* Source material
..........

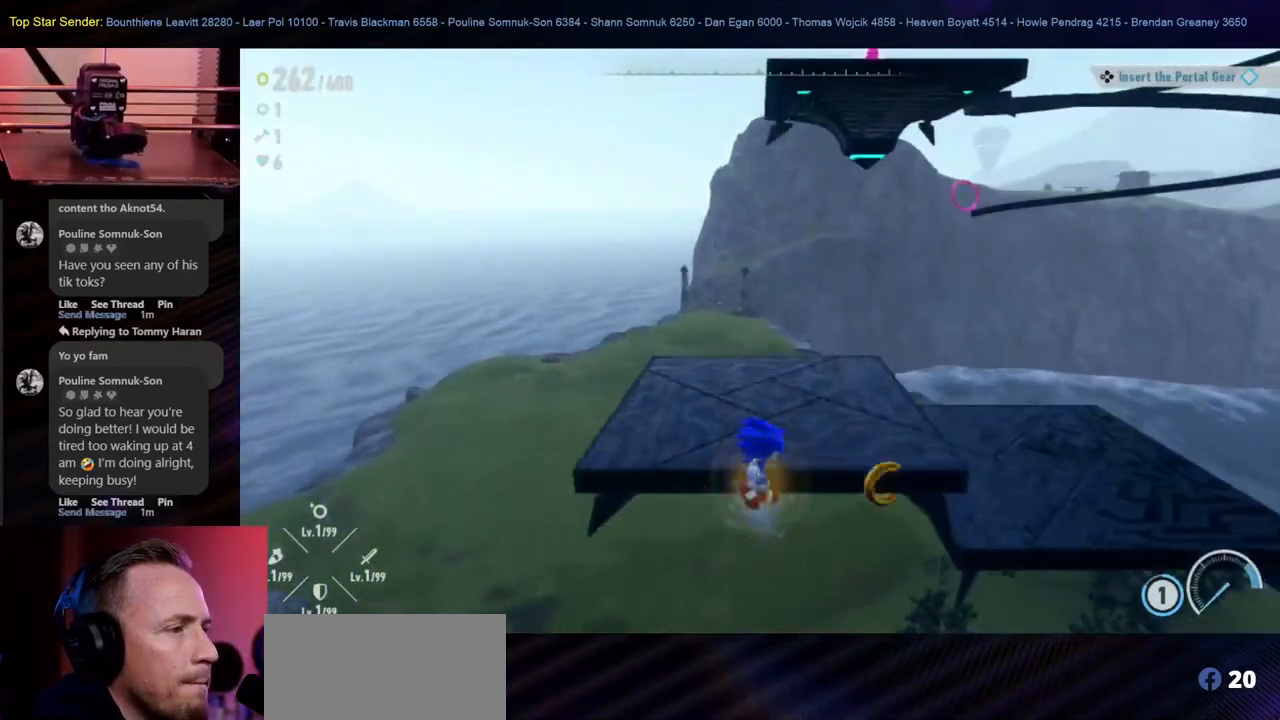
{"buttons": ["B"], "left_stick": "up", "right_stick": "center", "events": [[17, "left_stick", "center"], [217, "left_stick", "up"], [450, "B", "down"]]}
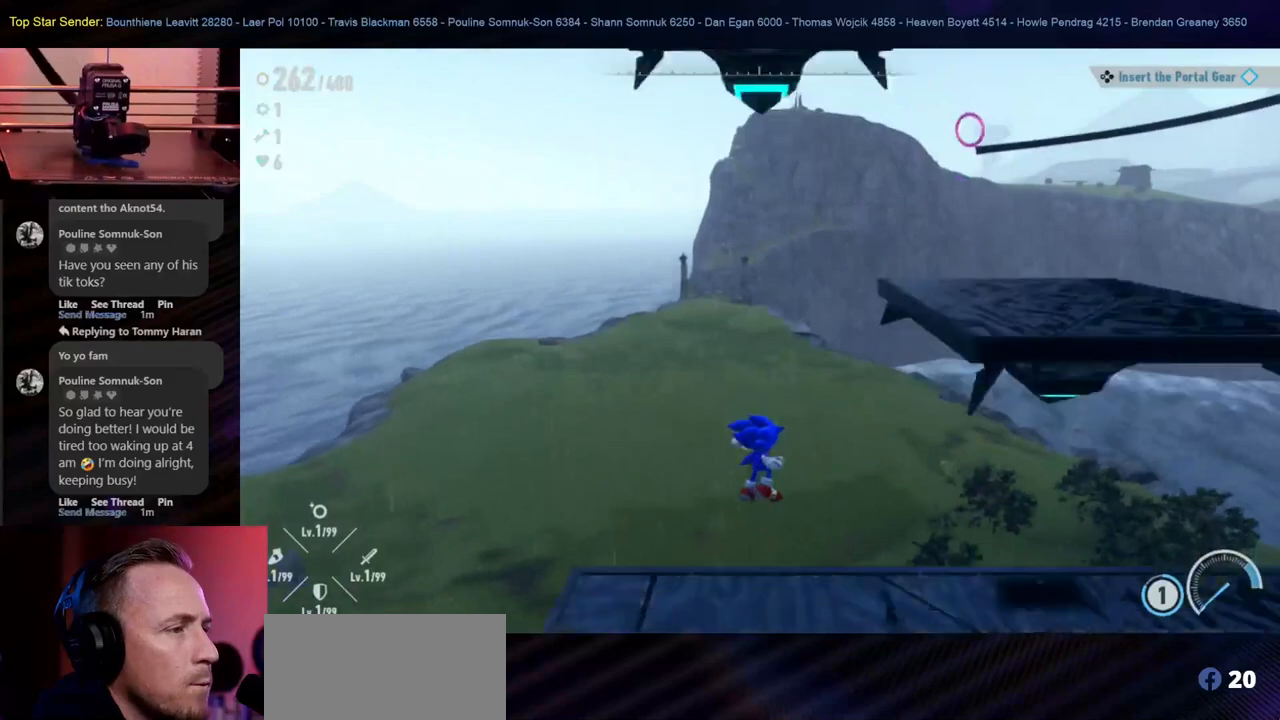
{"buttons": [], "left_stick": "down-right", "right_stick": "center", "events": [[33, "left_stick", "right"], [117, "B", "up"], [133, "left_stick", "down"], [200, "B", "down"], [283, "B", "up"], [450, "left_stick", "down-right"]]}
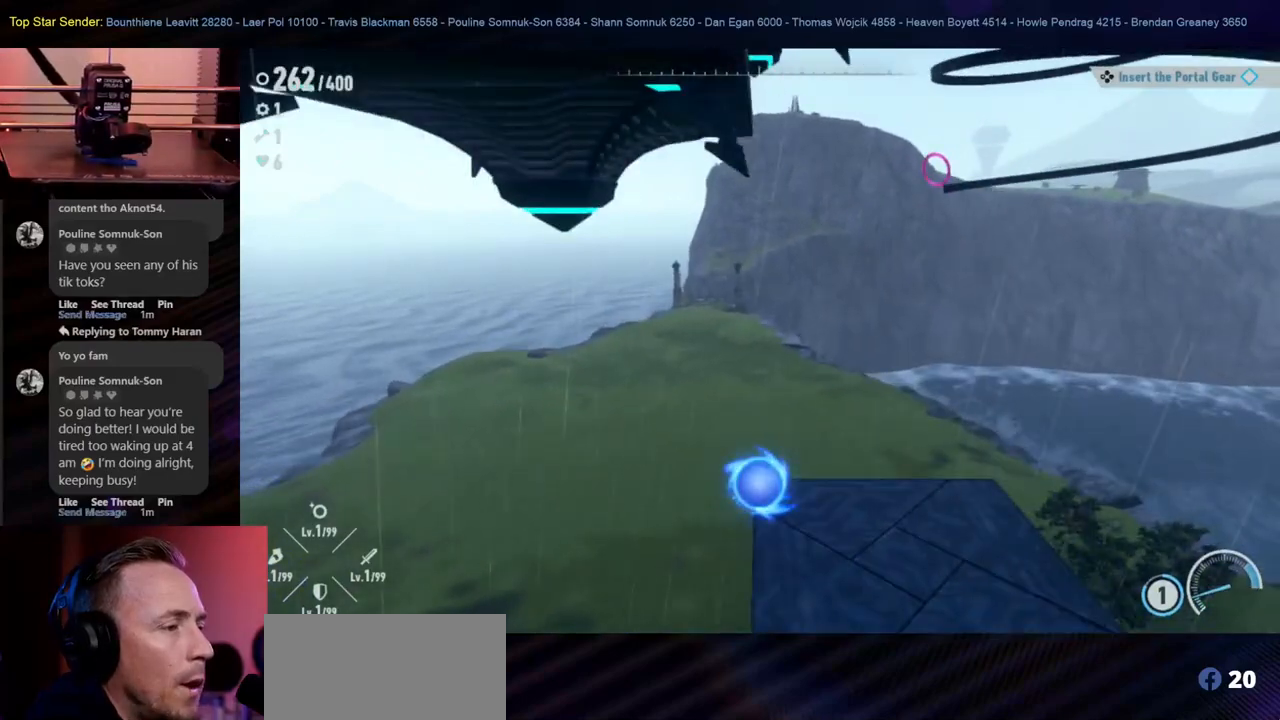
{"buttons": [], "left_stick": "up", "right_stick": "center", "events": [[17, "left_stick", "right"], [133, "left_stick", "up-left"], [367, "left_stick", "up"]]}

..........

* Exercise objective
Could you reproduce the data above exactly, without its pictures?

* Output below
{"buttons": ["B"], "left_stick": "up", "right_stick": "center", "events": [[17, "left_stick", "center"], [217, "left_stick", "up"], [450, "B", "down"]]}
{"buttons": [], "left_stick": "down-right", "right_stick": "center", "events": [[33, "left_stick", "right"], [117, "B", "up"], [133, "left_stick", "down"], [200, "B", "down"], [283, "B", "up"], [450, "left_stick", "down-right"]]}
{"buttons": [], "left_stick": "up", "right_stick": "center", "events": [[17, "left_stick", "right"], [133, "left_stick", "up-left"], [367, "left_stick", "up"]]}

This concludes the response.